The Practicalities: What You Actually Need to Know
Scaling is Non-Negotiable. I cannot stress this enough. Regularization methods like Ridge and Lasso penalize coefficients based on their magnitude. If one feature is “age” (0-100) and another is “annual income” (0-500,000), the income feature will naturally have a much smaller coefficient to avoid predicting house prices in the billions. The regularization penalty will unfairly crush the income coefficient because it looks larger. Standardize your features (StandardScaler) before you use these models. Always.
Tune Alpha. The alpha parameter is hyper-critical. The default is rarely the best. You must use cross-validation (like RidgeCV or LassoCV) to find the right value. Don’t just guess.

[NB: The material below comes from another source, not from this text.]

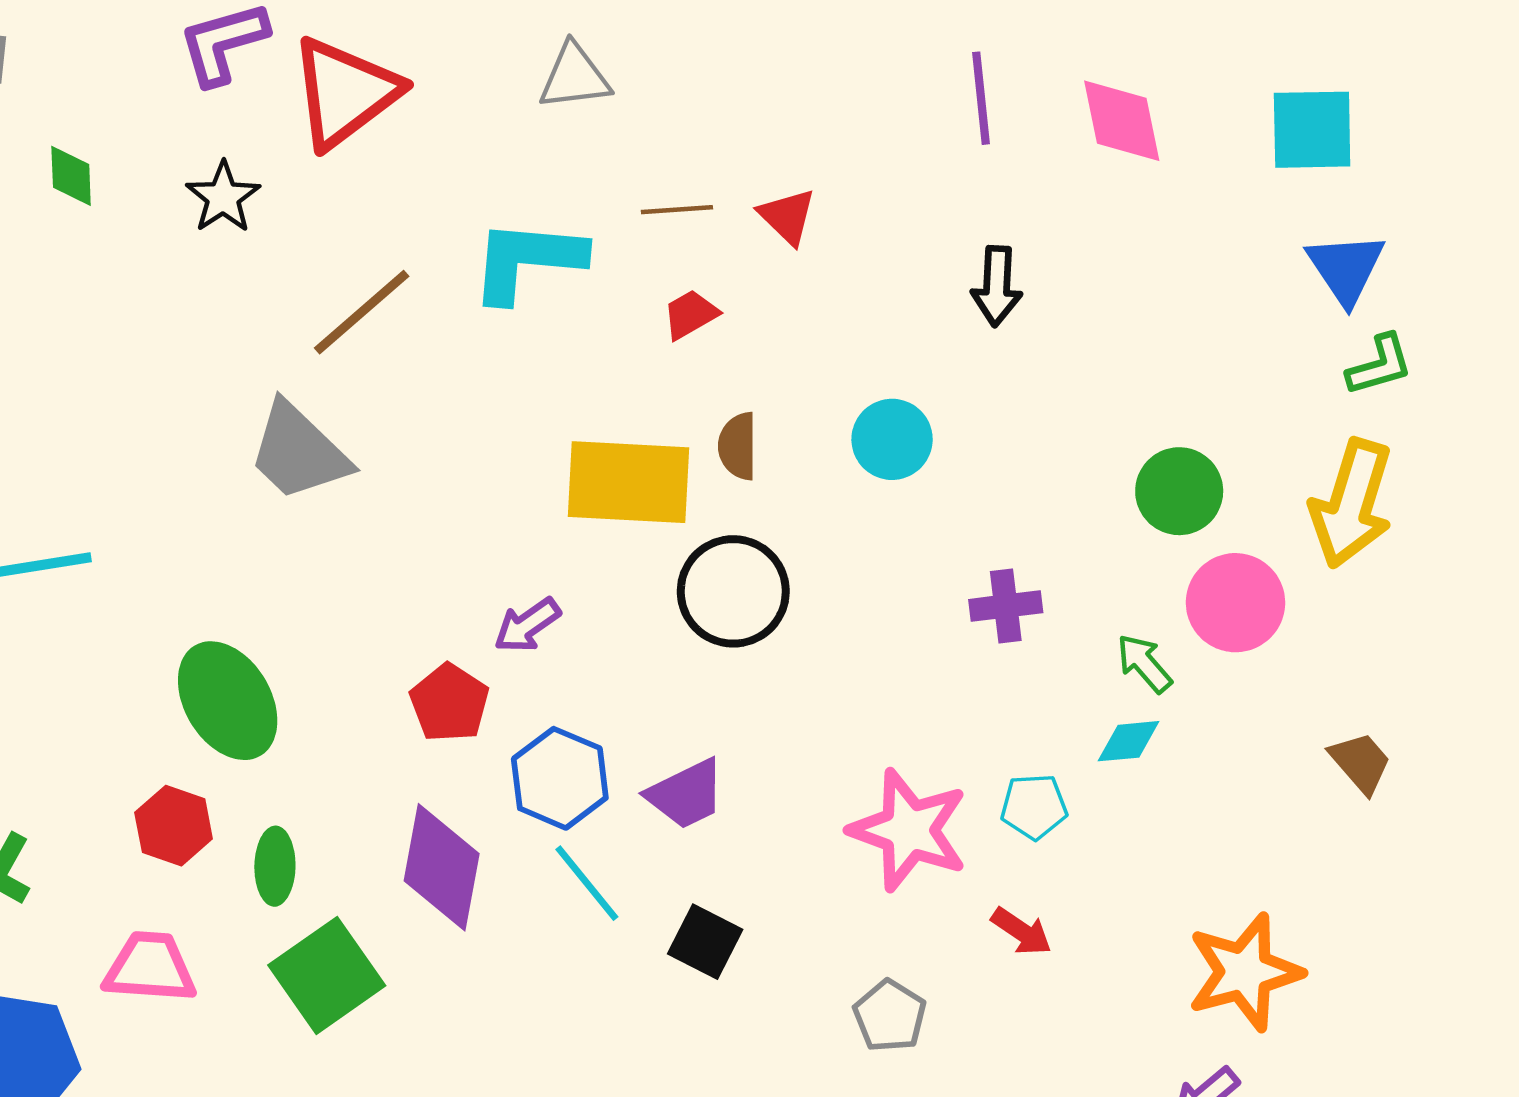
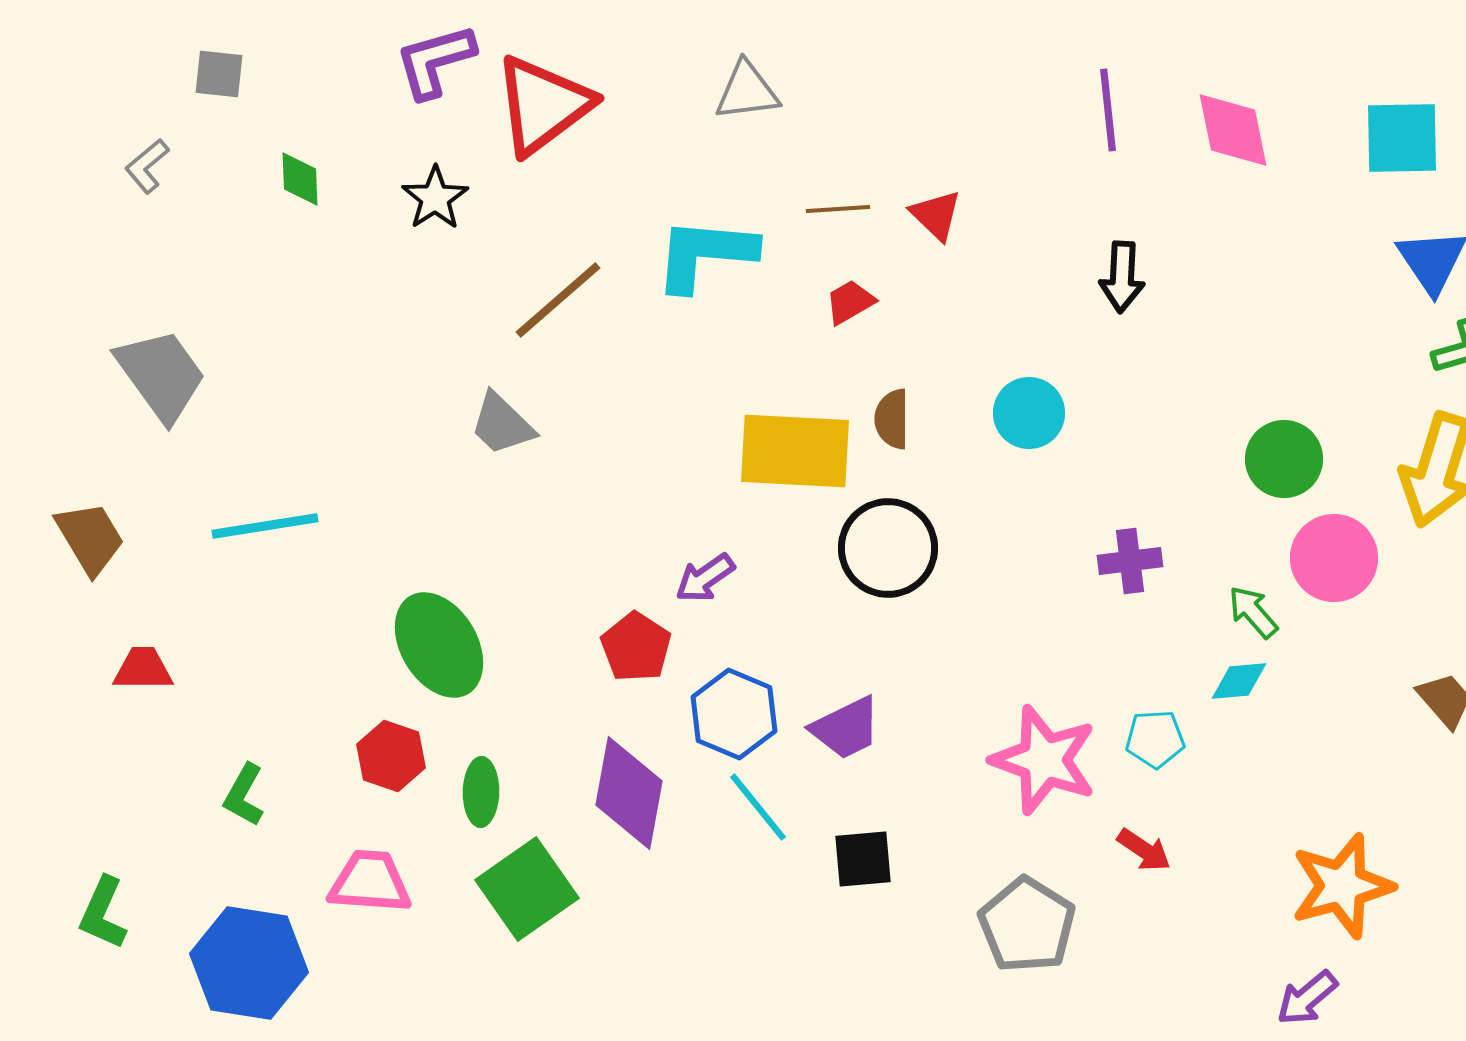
gray trapezoid: (299, 452) -> (502, 424), size x0.7
black square: (705, 942) -> (863, 859), turned -32
gray pentagon: (890, 1016) -> (1027, 925), size x1.5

from sklearn.linear_model import LassoCV
# Let LassoCV find the best alpha for us
lasso_cv = LassoCV(alphas=[0.001, 0.01, 0.1, 1.0, 10.0], cv=5)
lasso_cv.fit(X_train, y_train)
print(f"Best alpha chosen by cross-validation: {lasso_cv.alpha_}")
When to Use Which?
- OLS: Your baseline. Use it on simple, clean, low-dimensional problems. It’s your control group.
- Ridge: Your go-to. Use it when you have many correlated features and you want to improve generalization. It’s reliable and robust.
- Lasso: Your feature selector. Use it when you believe only a few features are truly important and you want a simpler, more interpretable model.
They all have the same core goal: draw the best damn line. But as you’ve seen, there’s a world of difference in how they decide what “best” really means.